Hasta aquí llegaban a espuertas los cadáveres y los heridos de la guerra de Marruecos, con una cicatriz de opio entre sus miedos. Qué algarabía de lepantos rumbeando guerras que ellos nunca decidieron. Aún hoy, en la barra de Sanlúcar y en noches de tormenta, pueden oírse los alaridos sumergidos de los marineros que sucumbieron con sus bajeles en tan peligrosa encrucijada. Al menos, eso nos avisa José Manuel Caballero Bonald que ha sobrevivido a dos naufragios y espera el tercero que lo haga inmortal.
Cádiz debiera haber sido hija de Poseidón y no de Hércules. Era hija del océano al que se enfrentaban los pescadores pobres de ayer y de ahora, como diría Rafael Alberti, entre Neptuno y la Virgen del Carmen. Su mar, sin embargo, ya tan sólo parece amurar en las páginas de los libros, desde novelas contemporáneas como “La fuerza y el viento” de Oscar Lobato o “La leyenda del navegante”, de Rafael Marín, dos narraciones poderosas y sensibles al mismo tiempo. Hay batidas de olas por entre las páginas del “Sotavento” del maestro Luis Berenguer o aventuras intrépidas a bordo de “Llamadme Cabrón”, de Javier Fornell.

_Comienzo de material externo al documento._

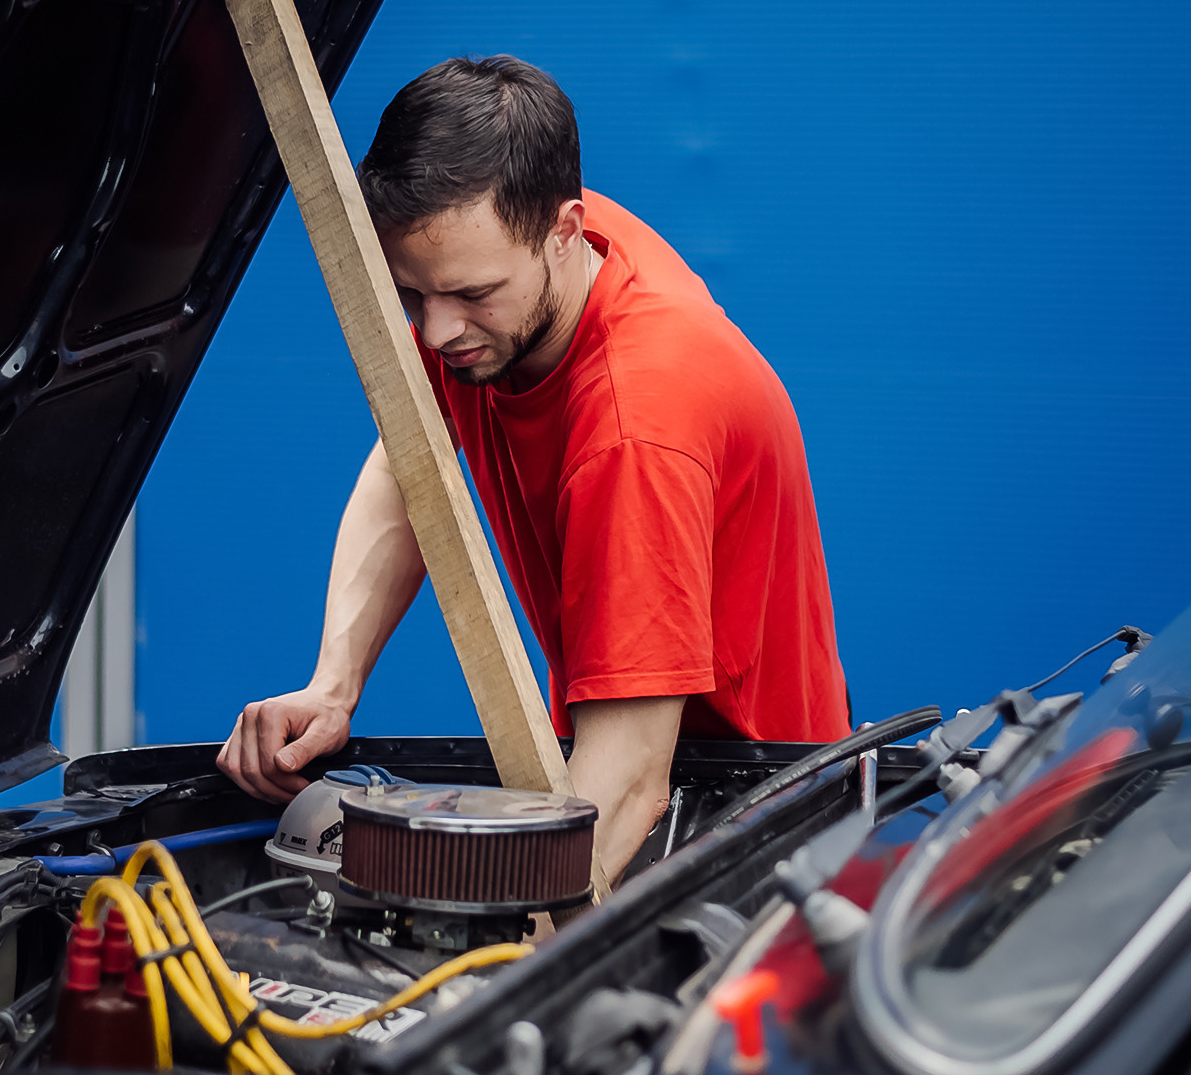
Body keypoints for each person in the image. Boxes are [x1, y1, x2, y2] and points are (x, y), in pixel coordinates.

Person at [218, 57, 851, 887]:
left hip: (745, 821)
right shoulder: (518, 256)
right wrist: (334, 684)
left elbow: (629, 784)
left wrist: (491, 974)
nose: (439, 333)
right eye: (413, 295)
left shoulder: (638, 428)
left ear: (564, 230)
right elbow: (411, 458)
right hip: (633, 769)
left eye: (471, 294)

¿Dónde la forja marinera de Santiago Donday? Definitivamente, ya no quedan veedores en las torres, ni viuditas navieras ni señoritas del mar. Por no quedar, ni queda el lenocinio que atraía desde Rota a la marinería de la US Navy cuando el salvador de España –de su más celebra matanza se cumplen ochenta años estos días—llegó a vender lo único que era nuestro, la mar océana por donde ahora transitan submarinos nucleares como el que chocó en Gibraltar durante estos días. También la historia reciente malbarató el espíritu que hace mucho tiempo llevó a los gaditanos a desafiar las teorías del non plus ultra y a descubrir que más allá del horizonte no había monstruos. Hoy, bajo el rayo verde de la desidia y del olvido, los monstruos quedan de este lado y nos retienen en tierra como el viejo Ciclope o la bruja Circe intentaron hacer con los marinos de Ulises.
¿Por qué no vamos de nuevo a medir el ecuador del mundo, a hacer las Américas, a vadear las orillas del río Magdalena, a pelear por el árbol de la Quina o por las siete ciudades de Cíbola, a traer tabaco y caña desde el Cádiz de Filipinas, a regresar como indianos poderosos sobre cualquier cubierta de la Naviera Pinillos? Más allá de las velas al viento de los días venideros, alguien tendría que invitarnos a zarpar hacia un nuevo destino y regresar con nuevas ideas a esta pobre Itaca sin arqueros ni penélopes, en donde solo aguardan los oscuros datos de la macroeconomía, la mano sobre la mano, el botellín de consolación en cualquier peña, un agua largamente estancada que no mueve molino, ni de marea. Entre los sargazos de una crisis más larga que esta crisis, Cádiz es la isla de los barcos perdidos y no quedan niños ni peterpanes que vengan en su busca.